A Semsa está disposta a soltar R$ 2.403.717,36 para, segundo ela, “dar apoio às coordenações” nos setores de Gestão Estratégica (14 veículos), Atenção Básica (11 veículos), HGP (três veículos), Vigilância em Saúde Ambiental (três veículos), Vigilância em Saúde Epidemiológica (dois veículos), Vigilância em Saúde Sanitária (dois veículos) e UPA (um veículo). Esse valor, no entanto, é só para um ano de locação. Esta década, só o valor gasto pela Prefeitura de Parauapebas com locação de veículos sob as mesmas alegações daria para comprar concessionárias inteiras do Pará.

O parecer da PGM dá um puxão de orelha na Semsa, que, no item 37, grafa “empenho” como “emprenho” e detona diversas outras redações, recomendando uma série de mudanças no edital e seus anexos, entre retificações e supressões, para garantir segurança jurídica no processo. Nesta segunda-feira (14), foi publicado em diários oficiais o “Aviso de Prorrogação”, em razão de modificações feitas pelo 1º aditivo.

Milhões por milhões

Apenas com os três processos deste início de ano, a saúde vai sequestrar R$ 11.803.226,76 dos cofres do município de Parauapebas. É mais que o desembolsado por ano em 72 das 144 prefeituras paraenses com o serviço de saúde pública, para dar conta de milhares de cidadãos. Não muito longe, a Prefeitura de Curionópolis, por exemplo, gastou, entre setembro de 2017 e outubro de 2018 (um ano, portanto), R$ 10,93 milhões para cuidar da saúde de 15 mil pessoas dependentes da rede pública — há 2.700 curionopolenses beneficiários de planos de saúde.

A situação financeira de Parauapebas, mesmo farta e que abre margem para gastos estratosféricos, precisa se adequar à realidade da população para ser eficiente a ponto de chegar a esta e atendê-la. O município tem, hoje, cerca de 130 mil dependentes do sistema público de saúde. Isso porque, segundo a Agência Nacional de Saúde Suplementar (ANS), 79 mil habitantes são beneficiários de planos de saúde, ou seja, utilizam majoritariamente serviços particulares.

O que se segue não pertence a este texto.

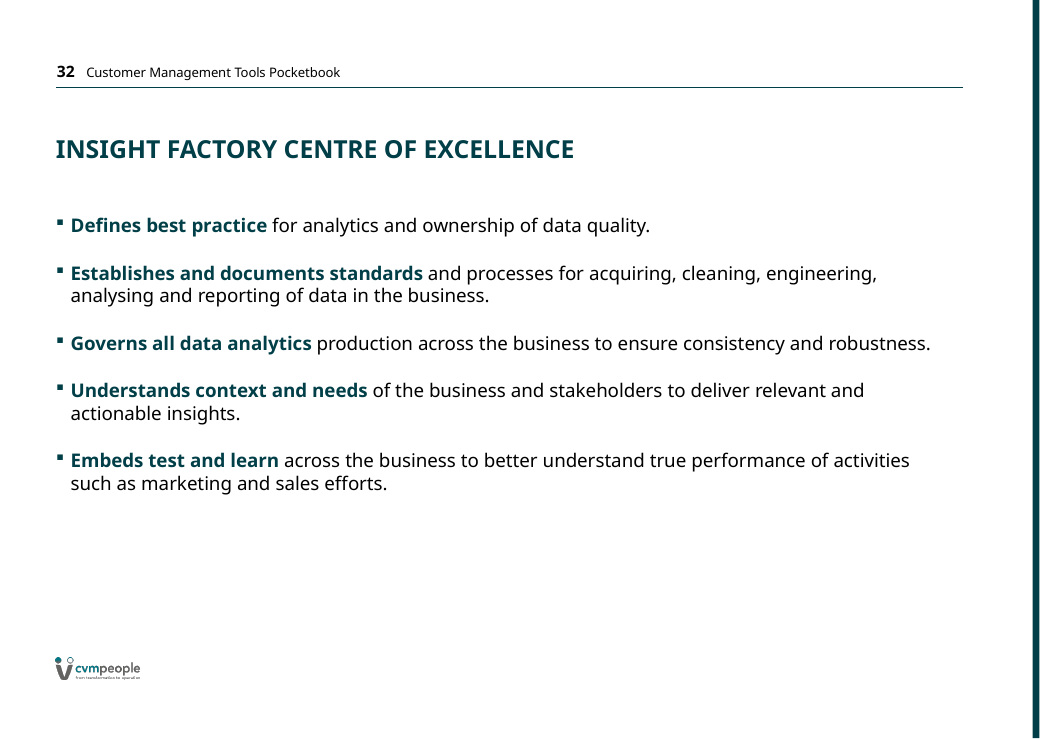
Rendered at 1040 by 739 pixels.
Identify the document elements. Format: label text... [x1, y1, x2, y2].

text_box Customer Management Tools Pocketbook [71, 57, 481, 87]
text_box [1032, 0, 1040, 739]
text_box Defines best practice for analytics and ownership of data quality. Establishes and documents standards and processes for acquiring, cleaning, engineering, analysing and reporting of data in the business. Governs all data analytics production across the business to ensure consistency and robustness. Understands context and needs of the business and stakeholders to deliver relevant and actionable insights. Embeds test and learn across the business to better understand true performance of activities such as marketing and sales efforts. [55, 206, 945, 534]
text_box 32 [48, 54, 98, 91]
picture [55, 657, 140, 680]
text_box INSIGHT FACTORY CENTRE OF EXCELLENCE [55, 127, 889, 174]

Se essa população, de repente, migrasse para o sistema público, por um motivo fortuito qualquer, a saúde de Parauapebas não suportaria, mesmo com a abundância de recursos financeiros em razão dos exageros e descompassos historicamente criados. Hoje, a saúde oferecida pela rede pública municipal está entre as 100 que mais consomem recursos no Brasil, de acordo com a Secretaria do Tesouro Nacional (STN), mas não aparece sequer entre as 1.750 melhores, segundo indica a Federação das Indústrias do Rio de Janeiro (Firjan). Não há milhão que chegue.